• [WHAT YOU ARE ASKED TO DO]: From the line with "wrist: (108, 185)" through the line with "pinky tip: (151, 155)", inclusive, return each line of the data below exactly and leave the rest out.

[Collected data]
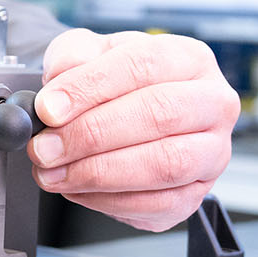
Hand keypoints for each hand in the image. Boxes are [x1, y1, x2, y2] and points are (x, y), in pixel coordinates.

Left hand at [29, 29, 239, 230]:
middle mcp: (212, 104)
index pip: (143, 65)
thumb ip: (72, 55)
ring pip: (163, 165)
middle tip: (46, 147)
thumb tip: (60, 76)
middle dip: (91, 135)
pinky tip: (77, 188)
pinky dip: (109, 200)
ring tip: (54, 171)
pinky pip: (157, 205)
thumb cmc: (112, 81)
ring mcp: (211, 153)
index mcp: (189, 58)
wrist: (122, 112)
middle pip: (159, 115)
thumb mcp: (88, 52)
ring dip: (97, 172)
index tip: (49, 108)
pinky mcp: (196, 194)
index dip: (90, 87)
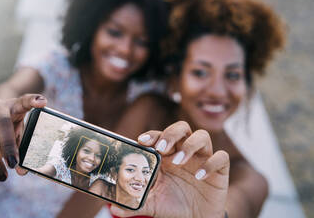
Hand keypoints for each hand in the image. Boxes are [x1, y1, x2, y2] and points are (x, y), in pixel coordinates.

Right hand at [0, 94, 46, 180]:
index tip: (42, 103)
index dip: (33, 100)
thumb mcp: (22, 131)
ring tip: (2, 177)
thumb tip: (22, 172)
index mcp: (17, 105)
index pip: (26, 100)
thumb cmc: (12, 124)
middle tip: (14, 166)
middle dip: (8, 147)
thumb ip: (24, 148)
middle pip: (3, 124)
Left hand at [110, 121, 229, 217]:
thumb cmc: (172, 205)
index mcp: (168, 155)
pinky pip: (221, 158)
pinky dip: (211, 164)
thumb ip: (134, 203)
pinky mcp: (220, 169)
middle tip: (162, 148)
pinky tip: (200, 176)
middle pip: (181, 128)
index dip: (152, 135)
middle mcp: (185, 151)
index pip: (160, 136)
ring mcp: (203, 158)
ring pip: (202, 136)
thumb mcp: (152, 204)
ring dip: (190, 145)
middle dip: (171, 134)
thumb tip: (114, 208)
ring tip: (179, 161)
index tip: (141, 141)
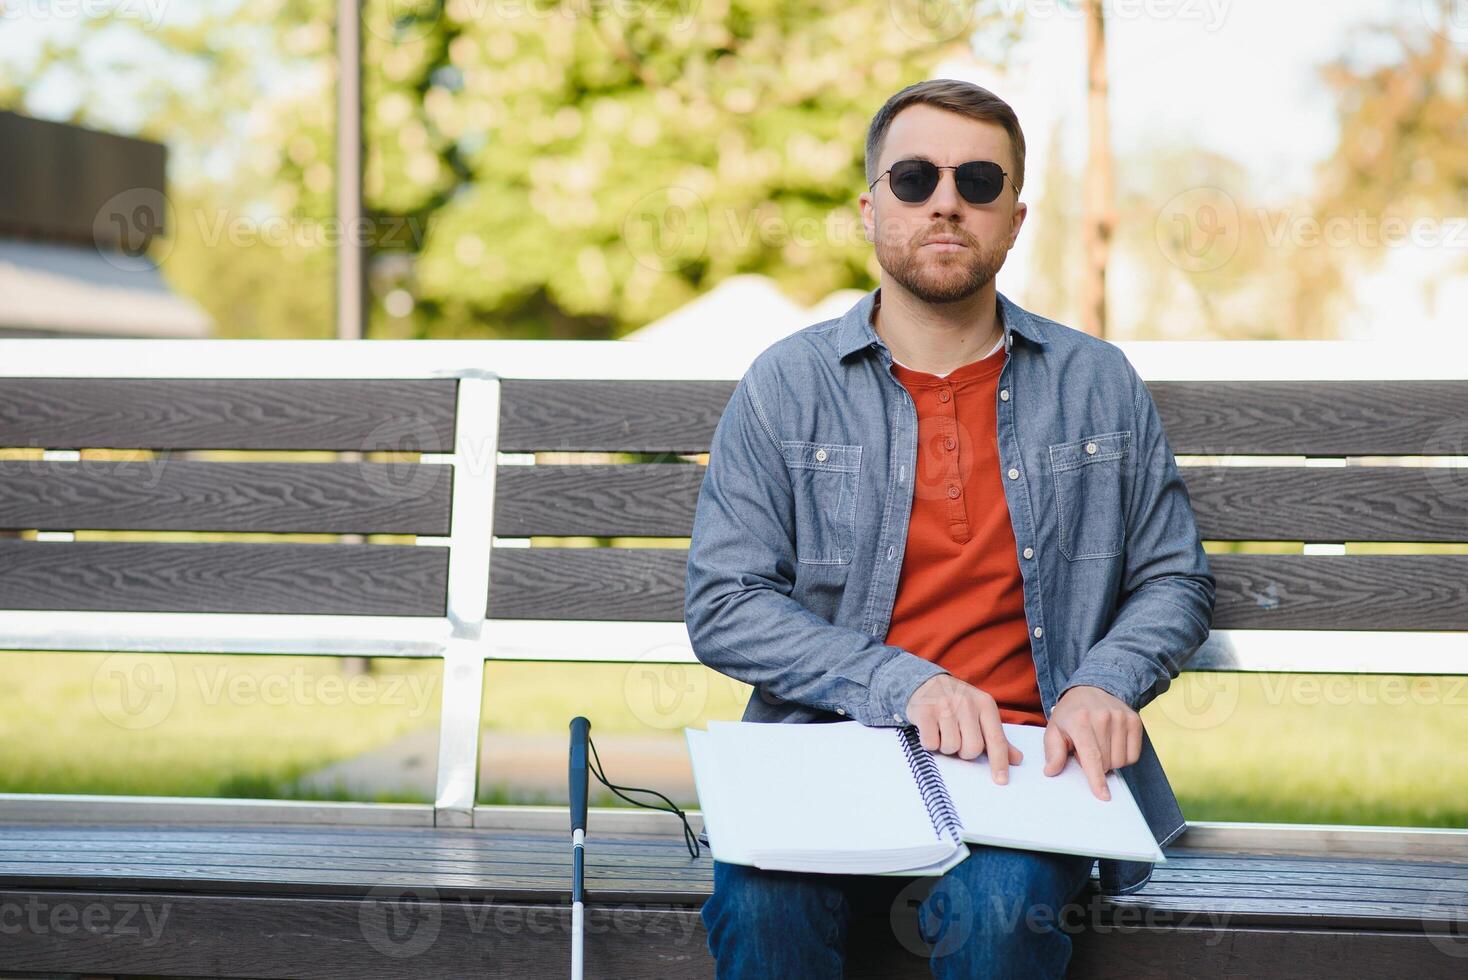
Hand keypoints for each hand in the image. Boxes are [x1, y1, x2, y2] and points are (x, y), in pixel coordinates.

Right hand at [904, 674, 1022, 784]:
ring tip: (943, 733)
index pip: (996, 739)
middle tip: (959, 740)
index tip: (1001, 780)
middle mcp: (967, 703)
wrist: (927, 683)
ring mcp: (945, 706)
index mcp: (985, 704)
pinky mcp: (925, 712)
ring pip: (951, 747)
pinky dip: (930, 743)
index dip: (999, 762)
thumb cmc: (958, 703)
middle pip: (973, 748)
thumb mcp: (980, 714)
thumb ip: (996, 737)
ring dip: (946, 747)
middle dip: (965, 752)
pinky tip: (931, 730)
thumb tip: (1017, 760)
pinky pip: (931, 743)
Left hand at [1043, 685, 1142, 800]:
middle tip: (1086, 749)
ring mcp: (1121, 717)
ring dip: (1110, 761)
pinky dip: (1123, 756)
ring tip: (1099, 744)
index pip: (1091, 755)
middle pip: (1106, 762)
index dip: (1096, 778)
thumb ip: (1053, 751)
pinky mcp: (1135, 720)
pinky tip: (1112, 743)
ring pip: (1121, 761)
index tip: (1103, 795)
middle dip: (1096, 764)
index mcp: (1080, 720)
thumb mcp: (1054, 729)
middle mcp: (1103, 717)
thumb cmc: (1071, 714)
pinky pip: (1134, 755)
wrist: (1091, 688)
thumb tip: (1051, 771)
* * *
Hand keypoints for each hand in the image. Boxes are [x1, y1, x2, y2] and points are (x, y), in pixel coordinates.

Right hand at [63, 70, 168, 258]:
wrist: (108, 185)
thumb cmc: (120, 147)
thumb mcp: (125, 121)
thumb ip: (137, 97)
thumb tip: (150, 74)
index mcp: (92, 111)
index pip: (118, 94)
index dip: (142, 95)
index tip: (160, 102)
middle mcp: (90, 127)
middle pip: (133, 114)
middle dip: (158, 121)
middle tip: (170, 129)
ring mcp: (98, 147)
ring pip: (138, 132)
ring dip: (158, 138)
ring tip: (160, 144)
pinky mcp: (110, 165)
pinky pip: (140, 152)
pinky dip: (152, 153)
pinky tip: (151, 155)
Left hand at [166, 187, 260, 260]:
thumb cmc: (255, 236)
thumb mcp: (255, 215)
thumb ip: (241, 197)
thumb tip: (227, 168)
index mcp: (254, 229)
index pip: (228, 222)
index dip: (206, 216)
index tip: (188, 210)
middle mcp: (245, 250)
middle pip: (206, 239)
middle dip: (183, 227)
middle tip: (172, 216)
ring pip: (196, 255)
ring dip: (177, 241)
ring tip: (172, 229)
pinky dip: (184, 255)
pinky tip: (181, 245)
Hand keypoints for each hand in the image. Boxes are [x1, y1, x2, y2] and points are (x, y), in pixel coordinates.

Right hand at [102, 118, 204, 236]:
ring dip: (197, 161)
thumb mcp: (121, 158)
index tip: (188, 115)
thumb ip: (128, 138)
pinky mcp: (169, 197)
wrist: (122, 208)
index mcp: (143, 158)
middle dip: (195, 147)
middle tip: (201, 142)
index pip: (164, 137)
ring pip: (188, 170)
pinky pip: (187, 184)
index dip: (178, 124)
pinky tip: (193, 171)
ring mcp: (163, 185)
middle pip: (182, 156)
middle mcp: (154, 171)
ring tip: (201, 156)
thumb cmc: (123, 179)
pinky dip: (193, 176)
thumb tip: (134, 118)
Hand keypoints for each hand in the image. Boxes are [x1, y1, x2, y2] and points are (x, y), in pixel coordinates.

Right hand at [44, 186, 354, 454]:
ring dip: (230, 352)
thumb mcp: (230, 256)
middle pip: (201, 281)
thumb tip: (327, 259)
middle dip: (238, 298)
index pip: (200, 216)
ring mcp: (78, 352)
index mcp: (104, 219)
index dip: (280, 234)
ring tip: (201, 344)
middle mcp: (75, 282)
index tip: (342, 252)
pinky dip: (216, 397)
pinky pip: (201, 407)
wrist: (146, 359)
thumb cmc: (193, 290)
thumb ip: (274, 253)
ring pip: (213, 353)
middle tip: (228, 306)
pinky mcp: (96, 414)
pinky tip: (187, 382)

• [PROBLEM SOLUTION]:
wrist: (108, 185)
thumb cmc: (120, 147)
thumb mcp: (125, 121)
thumb ip: (137, 97)
thumb tip: (150, 74)
index mcp: (92, 111)
index pip: (118, 94)
index dip: (142, 95)
index tip: (160, 102)
middle mcp: (90, 127)
middle pip: (133, 114)
middle dip: (158, 121)
middle tip: (170, 129)
ring mcp: (98, 147)
ring pip: (138, 132)
ring dip: (158, 138)
ring tip: (160, 144)
pinky mcp: (110, 165)
pinky pip: (140, 152)
pinky dip: (152, 153)
pinky tip: (151, 155)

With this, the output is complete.